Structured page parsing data

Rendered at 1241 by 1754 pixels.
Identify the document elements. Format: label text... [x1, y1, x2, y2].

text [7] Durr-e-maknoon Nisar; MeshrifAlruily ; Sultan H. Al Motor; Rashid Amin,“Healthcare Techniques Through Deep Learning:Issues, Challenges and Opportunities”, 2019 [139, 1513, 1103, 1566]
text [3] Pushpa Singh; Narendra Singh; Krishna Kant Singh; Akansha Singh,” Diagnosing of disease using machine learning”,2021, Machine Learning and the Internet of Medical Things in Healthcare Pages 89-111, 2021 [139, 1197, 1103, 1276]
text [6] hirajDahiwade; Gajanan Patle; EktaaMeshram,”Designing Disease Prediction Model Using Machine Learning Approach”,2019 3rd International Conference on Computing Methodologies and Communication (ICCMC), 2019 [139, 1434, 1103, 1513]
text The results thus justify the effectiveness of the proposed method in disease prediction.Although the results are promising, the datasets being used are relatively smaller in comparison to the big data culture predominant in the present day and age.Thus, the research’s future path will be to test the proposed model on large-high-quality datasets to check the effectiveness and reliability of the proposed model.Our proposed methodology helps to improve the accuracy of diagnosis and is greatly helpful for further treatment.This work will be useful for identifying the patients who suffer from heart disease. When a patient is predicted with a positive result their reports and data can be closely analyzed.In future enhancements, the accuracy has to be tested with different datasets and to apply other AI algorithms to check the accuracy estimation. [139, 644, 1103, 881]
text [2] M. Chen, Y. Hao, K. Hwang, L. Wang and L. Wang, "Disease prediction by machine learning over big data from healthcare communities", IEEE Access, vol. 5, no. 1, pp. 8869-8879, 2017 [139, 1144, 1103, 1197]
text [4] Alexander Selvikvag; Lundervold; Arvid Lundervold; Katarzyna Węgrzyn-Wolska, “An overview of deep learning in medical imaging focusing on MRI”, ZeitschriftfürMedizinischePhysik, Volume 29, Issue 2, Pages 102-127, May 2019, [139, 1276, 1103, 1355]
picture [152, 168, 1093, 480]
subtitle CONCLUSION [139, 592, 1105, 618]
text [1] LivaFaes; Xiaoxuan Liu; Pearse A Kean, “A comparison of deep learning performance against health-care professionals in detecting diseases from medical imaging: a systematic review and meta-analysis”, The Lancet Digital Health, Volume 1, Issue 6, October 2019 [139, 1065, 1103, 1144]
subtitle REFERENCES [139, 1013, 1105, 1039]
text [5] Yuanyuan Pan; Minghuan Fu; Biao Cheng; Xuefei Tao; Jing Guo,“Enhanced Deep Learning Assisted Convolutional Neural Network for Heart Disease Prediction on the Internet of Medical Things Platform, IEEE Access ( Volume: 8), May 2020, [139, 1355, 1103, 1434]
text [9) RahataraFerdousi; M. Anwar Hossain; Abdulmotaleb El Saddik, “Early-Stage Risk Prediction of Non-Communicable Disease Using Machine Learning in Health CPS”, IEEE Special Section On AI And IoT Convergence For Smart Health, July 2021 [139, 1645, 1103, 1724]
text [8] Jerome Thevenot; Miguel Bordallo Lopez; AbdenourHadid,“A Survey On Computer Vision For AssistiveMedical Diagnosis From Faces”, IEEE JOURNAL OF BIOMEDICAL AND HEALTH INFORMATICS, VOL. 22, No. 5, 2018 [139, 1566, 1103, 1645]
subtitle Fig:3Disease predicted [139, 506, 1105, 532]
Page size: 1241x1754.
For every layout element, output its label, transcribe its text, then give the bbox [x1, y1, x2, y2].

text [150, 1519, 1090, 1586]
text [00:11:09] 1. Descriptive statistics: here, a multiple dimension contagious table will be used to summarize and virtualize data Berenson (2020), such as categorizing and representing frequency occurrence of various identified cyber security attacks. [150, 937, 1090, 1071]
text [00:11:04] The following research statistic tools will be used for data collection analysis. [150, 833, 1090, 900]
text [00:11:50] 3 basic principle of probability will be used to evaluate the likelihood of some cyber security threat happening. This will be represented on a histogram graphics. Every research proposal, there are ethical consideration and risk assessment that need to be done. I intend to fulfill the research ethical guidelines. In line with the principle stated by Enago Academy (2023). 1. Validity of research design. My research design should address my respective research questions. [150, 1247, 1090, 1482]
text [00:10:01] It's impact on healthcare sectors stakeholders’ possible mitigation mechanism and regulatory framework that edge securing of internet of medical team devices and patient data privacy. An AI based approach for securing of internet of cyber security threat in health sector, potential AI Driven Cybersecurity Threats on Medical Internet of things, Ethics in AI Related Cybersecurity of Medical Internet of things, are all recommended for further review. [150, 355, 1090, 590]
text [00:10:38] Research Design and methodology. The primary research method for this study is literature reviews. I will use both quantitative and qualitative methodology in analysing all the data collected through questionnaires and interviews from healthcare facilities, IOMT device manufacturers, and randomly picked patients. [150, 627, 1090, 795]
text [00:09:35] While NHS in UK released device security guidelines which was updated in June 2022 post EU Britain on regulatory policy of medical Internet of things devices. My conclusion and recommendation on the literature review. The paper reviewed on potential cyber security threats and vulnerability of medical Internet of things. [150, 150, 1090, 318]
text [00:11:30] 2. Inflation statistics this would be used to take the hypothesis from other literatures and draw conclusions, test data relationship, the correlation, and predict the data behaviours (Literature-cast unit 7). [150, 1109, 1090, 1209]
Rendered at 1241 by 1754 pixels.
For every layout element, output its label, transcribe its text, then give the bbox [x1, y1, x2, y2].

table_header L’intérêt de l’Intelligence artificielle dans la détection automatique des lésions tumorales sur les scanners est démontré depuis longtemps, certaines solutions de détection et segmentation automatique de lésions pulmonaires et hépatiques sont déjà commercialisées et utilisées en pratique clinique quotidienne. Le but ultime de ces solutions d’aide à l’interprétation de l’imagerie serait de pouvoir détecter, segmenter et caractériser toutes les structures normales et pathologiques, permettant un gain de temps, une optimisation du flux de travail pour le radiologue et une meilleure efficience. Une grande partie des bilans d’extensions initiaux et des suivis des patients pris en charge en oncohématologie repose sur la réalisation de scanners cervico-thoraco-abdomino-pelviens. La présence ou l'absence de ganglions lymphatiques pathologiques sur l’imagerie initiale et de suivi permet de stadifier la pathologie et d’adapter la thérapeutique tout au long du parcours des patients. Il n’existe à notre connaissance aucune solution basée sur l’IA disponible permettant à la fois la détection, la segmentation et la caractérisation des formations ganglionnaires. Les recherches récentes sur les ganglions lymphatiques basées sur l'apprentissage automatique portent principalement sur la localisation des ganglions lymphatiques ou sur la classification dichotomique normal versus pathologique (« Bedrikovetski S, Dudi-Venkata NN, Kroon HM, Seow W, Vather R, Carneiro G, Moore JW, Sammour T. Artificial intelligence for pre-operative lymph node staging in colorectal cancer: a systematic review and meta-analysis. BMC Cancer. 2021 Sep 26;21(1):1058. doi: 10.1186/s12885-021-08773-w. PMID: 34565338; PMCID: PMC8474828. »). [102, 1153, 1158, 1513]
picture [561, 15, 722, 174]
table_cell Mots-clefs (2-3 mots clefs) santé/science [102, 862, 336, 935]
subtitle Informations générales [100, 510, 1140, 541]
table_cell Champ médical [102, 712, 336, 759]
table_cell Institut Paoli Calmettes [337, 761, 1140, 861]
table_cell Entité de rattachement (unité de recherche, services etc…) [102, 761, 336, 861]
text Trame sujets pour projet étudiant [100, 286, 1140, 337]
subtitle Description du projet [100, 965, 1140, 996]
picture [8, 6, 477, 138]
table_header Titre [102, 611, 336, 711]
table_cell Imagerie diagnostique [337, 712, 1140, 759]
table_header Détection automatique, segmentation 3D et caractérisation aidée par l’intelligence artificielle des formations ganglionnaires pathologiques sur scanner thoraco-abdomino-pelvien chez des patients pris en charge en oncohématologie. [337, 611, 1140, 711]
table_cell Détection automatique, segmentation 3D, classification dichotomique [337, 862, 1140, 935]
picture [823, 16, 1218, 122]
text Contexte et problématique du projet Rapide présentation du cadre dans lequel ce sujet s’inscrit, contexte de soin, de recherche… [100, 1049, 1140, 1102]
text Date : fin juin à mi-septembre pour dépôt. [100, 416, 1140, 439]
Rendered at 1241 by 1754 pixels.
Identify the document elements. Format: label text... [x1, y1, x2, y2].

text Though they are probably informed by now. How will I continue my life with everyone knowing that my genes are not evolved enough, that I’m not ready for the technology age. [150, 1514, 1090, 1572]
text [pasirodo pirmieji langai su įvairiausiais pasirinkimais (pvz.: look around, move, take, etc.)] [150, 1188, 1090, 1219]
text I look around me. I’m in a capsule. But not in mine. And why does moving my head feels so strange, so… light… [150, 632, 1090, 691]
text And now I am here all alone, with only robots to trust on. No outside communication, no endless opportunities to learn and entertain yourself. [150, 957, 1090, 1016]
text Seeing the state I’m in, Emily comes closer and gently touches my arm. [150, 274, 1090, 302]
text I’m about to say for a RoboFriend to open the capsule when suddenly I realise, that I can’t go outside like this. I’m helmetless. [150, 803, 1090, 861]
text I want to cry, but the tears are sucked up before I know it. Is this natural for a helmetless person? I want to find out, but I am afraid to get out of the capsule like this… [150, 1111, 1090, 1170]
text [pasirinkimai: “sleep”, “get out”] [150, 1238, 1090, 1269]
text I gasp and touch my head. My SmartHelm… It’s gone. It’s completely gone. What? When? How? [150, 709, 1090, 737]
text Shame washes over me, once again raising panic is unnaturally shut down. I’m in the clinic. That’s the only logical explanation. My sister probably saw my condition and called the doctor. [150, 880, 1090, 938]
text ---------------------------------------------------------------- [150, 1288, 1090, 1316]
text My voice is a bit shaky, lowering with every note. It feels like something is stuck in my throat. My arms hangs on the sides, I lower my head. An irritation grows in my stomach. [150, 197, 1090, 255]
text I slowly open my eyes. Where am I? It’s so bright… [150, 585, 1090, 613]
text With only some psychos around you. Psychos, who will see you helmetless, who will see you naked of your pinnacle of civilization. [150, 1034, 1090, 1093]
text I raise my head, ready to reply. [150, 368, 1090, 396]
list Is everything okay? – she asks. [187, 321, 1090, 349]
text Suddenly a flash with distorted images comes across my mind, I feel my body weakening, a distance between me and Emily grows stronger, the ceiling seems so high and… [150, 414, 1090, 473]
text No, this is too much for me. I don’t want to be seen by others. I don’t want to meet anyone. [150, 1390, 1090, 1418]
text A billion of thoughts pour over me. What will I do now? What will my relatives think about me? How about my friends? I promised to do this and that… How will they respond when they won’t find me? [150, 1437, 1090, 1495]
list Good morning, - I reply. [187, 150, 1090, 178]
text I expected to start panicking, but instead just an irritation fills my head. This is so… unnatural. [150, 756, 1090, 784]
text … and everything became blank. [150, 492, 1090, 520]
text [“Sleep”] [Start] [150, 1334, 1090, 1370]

- [Activity] List every line in the records above that contains the word "only".

- [Response area]
text And now I am here all alone, with only robots to trust on. No outside communication, no endless opportunities to learn and entertain yourself. [150, 957, 1090, 1016]
text Shame washes over me, once again raising panic is unnaturally shut down. I’m in the clinic. That’s the only logical explanation. My sister probably saw my condition and called the doctor. [150, 880, 1090, 938]
text With only some psychos around you. Psychos, who will see you helmetless, who will see you naked of your pinnacle of civilization. [150, 1034, 1090, 1093]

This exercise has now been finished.